Python: Replace Annotated Hyperlinks from PDF files

Product: PDFTron

Product Version:

Hi,

I’m using PDFNetPython3 Python lib to convert some annotated Hyperlinks from the PDF files. I want to replace all thy hyperlinks.

import os
import argparse
from PDFNetPython3 import PDFDoc, PDFNet, ContentReplacer, SDFDoc
from PyPDF2 import PdfFileReader, PdfFileWriter
from PDFNetPython3 import *

def AnnotationHighLevelAPI(doc):
    # The following code snippet traverses all annotations in the document
    print("Traversing all annotations in the document...")
    page_num = 1
    itr = doc.GetPageIterator()
    
    while itr.HasNext():
        print("Page " + str(page_num) + ": ")
        page_num = page_num + 1
        page = itr.Current()
        num_annots = page.GetNumAnnots()
        i = 0
        while i < num_annots:
            annot = page.GetAnnot(i)
            if not annot.IsValid():
                continue
            print("Annot Type: " + annot.GetSDFObj().Get("Subtype").Value().GetName())
            
            bbox = annot.GetRect()
            formatter = '{0:g}'
            print("  Position: " + formatter.format(bbox.x1) + 
                  ", " + formatter.format(bbox.y1) +
                  ", " + formatter.format(bbox.x2) + 
                  ", " + formatter.format(bbox.y2))
            
            type = annot.GetType()
            
            if type == Annot.e_Link:
                link = Link(annot)
                action = link.GetAction()
                print(link)
                if not action.IsValid():
                    continue
                    
                if action.GetType() == Action.e_URI:
                    uri = action.GetSDFObj().Get("URI").Value().GetAsPDFText()
                    print("  Links to: " + str(uri))
                    
#                   # Replace a hyperlink...
                    hyperlink = Link.Create(doc.GetSDFDoc(), Rect(bbox.x1, bbox.y1, bbox.x2, bbox.y2), Action.CreateURI(doc.GetSDFDoc(), "http://www.pdftron.com"))
                    page.AnnotPushBack(hyperlink)
        
            i = i + 1
        itr.Next()

PDFNet.Initialize("")
doc = PDFDoc("annotated.pdf")
doc.InitSecurityHandler()

AnnotationHighLevelAPI(doc)
doc.Save(("annotated_1.result.pdf"), SDFDoc.e_linearized)
doc.Close()

And here is the output;

Annot Type: Stamp
  Position: 240.8, 647, 260, 679
Annot Type: Link
  Position: 404, 418, 524, 448
<PDFNetPython.Link; proxy of <Swig Object of type 'pdftron::PDF::Annots::Link *' at 0x7f5de0245cc0> >
  Links to: https://google.com/folder/1/A2
Annot Type: FreeText
  Position: 404, 418, 524, 448
Annot Type: Link
  Position: 212, 404, 332, 434
<PDFNetPython.Link; proxy of <Swig Object of type 'pdftron::PDF::Annots::Link *' at 0x7f5de018c8a0> >
  Links to: https://google.com/folder/1/A3
Annot Type: FreeText
  Position: 212, 404, 332, 434

Now as i got the links behind the annotations, and wants to replace google.com with my domain.com.

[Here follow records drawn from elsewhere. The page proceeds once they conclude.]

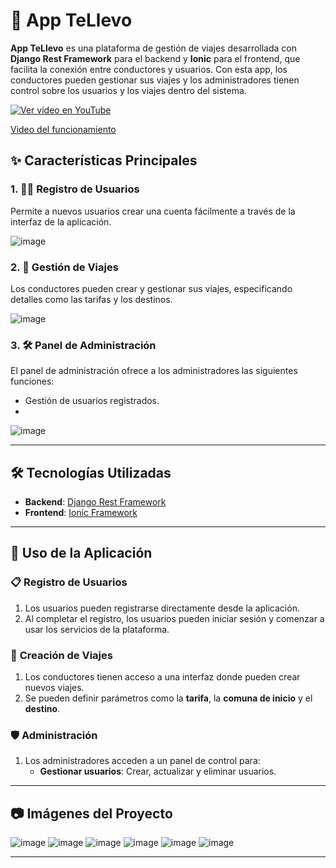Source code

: # 🚗 App TeLlevo

**App TeLlevo** es una plataforma de gestión de viajes desarrollada con **Django Rest Framework** para el backend y **Ionic** para el frontend, que facilita la conexión entre conductores y usuarios. Con esta app, los conductores pueden gestionar sus viajes y los administradores tienen control sobre los usuarios y los viajes dentro del sistema.


[![Ver video en YouTube](https://img.youtube.com/vi/a5JQS8TlMRs/0.jpg)](https://www.youtube.com/watch?v=a5JQS8TlMRs)

[Video del funcionamiento](https://www.youtube.com/watch?v=a5JQS8TlMRs)
## ✨ Características Principales

### 1. 🚶‍♂️ **Registro de Usuarios**
Permite a nuevos usuarios crear una cuenta fácilmente a través de la interfaz de la aplicación.  

![image](https://github.com/user-attachments/assets/ce98644f-bc8c-4c19-bc6f-80c8b4879217)


### 2. 🚖 **Gestión de Viajes**
Los conductores pueden crear y gestionar sus viajes, especificando detalles como las tarifas y los destinos.  

![image](https://github.com/user-attachments/assets/b9b8e4c9-afd3-441e-8df2-fdb5ab5fbc44)


### 3. 🛠️ **Panel de Administración**
El panel de administración ofrece a los administradores las siguientes funciones:
- Gestión de usuarios registrados.
- 
![image](https://github.com/user-attachments/assets/b8e3ea56-9f8e-4c6a-94fc-bba18f60e651)


---

## 🛠️ Tecnologías Utilizadas

- **Backend**: [Django Rest Framework](https://www.django-rest-framework.org/)
- **Frontend**: [Ionic Framework](https://ionicframework.com/)
  

---

## 🚀 Uso de la Aplicación

### 📋 **Registro de Usuarios**
1. Los usuarios pueden registrarse directamente desde la aplicación.
2. Al completar el registro, los usuarios pueden iniciar sesión y comenzar a usar los servicios de la plataforma.

### 🚗 **Creación de Viajes**
1. Los conductores tienen acceso a una interfaz donde pueden crear nuevos viajes.
2. Se pueden definir parámetros como la **tarifa**, la **comuna de inicio** y el **destino**.
  
### 🛡️ **Administración**
1. Los administradores acceden a un panel de control para:
   - **Gestionar usuarios**: Crear, actualizar y eliminar usuarios.


---

## 📷 Imágenes del Proyecto

![image](https://github.com/user-attachments/assets/62b60e83-bff9-490b-9199-df964915c852)
![image](https://github.com/user-attachments/assets/e26787cb-e850-492a-8d1a-dac71d38e89a)
![image](https://github.com/user-attachments/assets/accf97fe-0fc9-4143-ab15-496451708826)
![image](https://github.com/user-attachments/assets/31ee1b4c-a49a-4f0c-8adf-f7bab7eb204d)
![image](https://github.com/user-attachments/assets/84a3dfca-f729-4c5e-800f-15f03e6c1f83)
![image](https://github.com/user-attachments/assets/8ac97661-a23d-4711-9629-1164ec2471ec)



---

I’m trying to replace the links here by putting the annotations push back, but its not working.

Hello, I’m Ron, an automated tech support bot :robot:

While you wait for one of our customer support representatives to get back to you, please check out some of these documentation pages:

Guides:APIs:Forums:

Typically hyperlinks in a PDF are actually an invisible Link annot, and the text you see is actually part of the page itself.

So to change the URL of the link you would start with our Annotation sample, and edit the URI key.

To change the actual text, yes you would use ContentReplacer class.

If the above does not help, then please provide an example PDF file, and clearly indicate which hyperlinks you want to change.

1 Like

Hy @Ryan Check the updated Questions, I’m able to get the links behind the annotations but why i try to insert the updated link back to the same position and it does not work.

Ideally you can provide an example file that I can review.

If you cannot do that then please provide your code and provide a screenshot showing what you got and clearly indicate what you expected to get.